A low ice-covered peninsula west of Martin Peninsula, extending 7 nmi into Getz Ice Shelf between Brennan Inlet and Sweeny Inlet.
Mapped by USGS from surveys and United States Navy aerial photographs, 1959-67.
Named by US-ACAN in 1977 after PRC Richard L. Spauiding, United States Navy, parachute-rescue team leader, Operation Deep Freeze 1977, during which, over South Pole Station, he made his 1,000th career jump.
He made over 110 Antarctic jumps in his nine Deep Freeze seasonal deployments through 1977.

===Sweeny Inlet ===
.
An ice-filled inlet, 18 nmi wide, between Spaulding Peninsula and Martin Peninsula on Bakutis Coast.
The feature marks the southeast end of Getz Ice Shelf.
Mapped by USGS from surveys and United States Navy aerial photographs, 1959-67.
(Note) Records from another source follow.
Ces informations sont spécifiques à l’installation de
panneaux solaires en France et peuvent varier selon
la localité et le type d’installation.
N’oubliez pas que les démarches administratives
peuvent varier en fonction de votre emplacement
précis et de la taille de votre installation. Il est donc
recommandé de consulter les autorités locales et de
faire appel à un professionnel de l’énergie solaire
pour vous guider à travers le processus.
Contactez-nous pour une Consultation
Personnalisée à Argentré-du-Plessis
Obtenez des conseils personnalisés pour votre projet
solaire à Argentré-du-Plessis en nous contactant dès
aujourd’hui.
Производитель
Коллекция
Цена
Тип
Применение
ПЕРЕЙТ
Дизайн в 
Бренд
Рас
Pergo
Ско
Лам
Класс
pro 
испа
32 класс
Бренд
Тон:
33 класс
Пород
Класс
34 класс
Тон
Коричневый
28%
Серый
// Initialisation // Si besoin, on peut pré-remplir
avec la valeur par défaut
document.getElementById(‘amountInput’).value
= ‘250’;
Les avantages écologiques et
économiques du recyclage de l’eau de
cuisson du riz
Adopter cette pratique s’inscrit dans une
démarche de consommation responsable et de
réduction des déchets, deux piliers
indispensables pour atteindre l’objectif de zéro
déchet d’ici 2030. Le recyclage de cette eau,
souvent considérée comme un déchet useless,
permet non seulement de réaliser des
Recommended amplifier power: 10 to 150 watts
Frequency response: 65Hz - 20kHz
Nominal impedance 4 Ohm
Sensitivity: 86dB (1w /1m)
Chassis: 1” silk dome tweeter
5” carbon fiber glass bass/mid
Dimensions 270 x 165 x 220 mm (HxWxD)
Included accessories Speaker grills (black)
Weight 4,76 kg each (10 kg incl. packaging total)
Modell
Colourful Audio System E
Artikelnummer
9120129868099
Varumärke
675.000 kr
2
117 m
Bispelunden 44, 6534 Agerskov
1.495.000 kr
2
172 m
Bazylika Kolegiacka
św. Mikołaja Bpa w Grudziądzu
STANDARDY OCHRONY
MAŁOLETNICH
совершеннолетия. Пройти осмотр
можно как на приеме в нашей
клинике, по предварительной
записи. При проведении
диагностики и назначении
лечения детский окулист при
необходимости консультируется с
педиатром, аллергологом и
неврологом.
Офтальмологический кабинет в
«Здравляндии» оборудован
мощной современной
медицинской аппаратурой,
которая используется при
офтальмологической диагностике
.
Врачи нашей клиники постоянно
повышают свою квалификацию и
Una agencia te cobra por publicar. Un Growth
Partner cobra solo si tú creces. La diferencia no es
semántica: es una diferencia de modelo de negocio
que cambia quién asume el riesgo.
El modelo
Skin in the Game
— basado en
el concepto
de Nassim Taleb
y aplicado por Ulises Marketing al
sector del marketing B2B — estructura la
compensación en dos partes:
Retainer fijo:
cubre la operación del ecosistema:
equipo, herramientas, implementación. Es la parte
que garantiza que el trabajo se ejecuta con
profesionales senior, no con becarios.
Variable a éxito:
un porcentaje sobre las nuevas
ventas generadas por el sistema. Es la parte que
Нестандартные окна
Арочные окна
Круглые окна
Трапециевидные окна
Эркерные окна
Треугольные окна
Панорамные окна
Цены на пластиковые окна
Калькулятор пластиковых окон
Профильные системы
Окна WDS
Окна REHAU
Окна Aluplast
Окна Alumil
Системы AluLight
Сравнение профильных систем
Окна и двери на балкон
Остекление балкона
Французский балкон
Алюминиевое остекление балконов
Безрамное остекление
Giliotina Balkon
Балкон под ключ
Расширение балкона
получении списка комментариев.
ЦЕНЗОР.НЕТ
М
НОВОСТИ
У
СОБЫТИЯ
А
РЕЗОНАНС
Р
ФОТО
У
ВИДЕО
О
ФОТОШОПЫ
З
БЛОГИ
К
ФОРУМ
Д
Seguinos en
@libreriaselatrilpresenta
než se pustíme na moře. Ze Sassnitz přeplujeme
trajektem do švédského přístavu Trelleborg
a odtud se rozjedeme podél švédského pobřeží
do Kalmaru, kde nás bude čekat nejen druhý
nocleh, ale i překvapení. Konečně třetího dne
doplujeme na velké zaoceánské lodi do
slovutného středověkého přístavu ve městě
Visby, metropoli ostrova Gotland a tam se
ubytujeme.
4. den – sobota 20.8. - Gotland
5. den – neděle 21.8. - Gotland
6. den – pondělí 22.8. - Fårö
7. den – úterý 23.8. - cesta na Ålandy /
Named by US-ACAN after Captain Timothy A. Sweeny, (CE) United States Army, officer in charge of the aircraft recovery camp at Dome Charlie (q.v.) on United States Navy OpDFrz, 1976.
Working at this remote camp in the 1975-76 season, the salvage team succeeded in recovering two LC-130 aircraft which had been damaged at Dome Charlie on January 15, 1975, and November 4, 1975.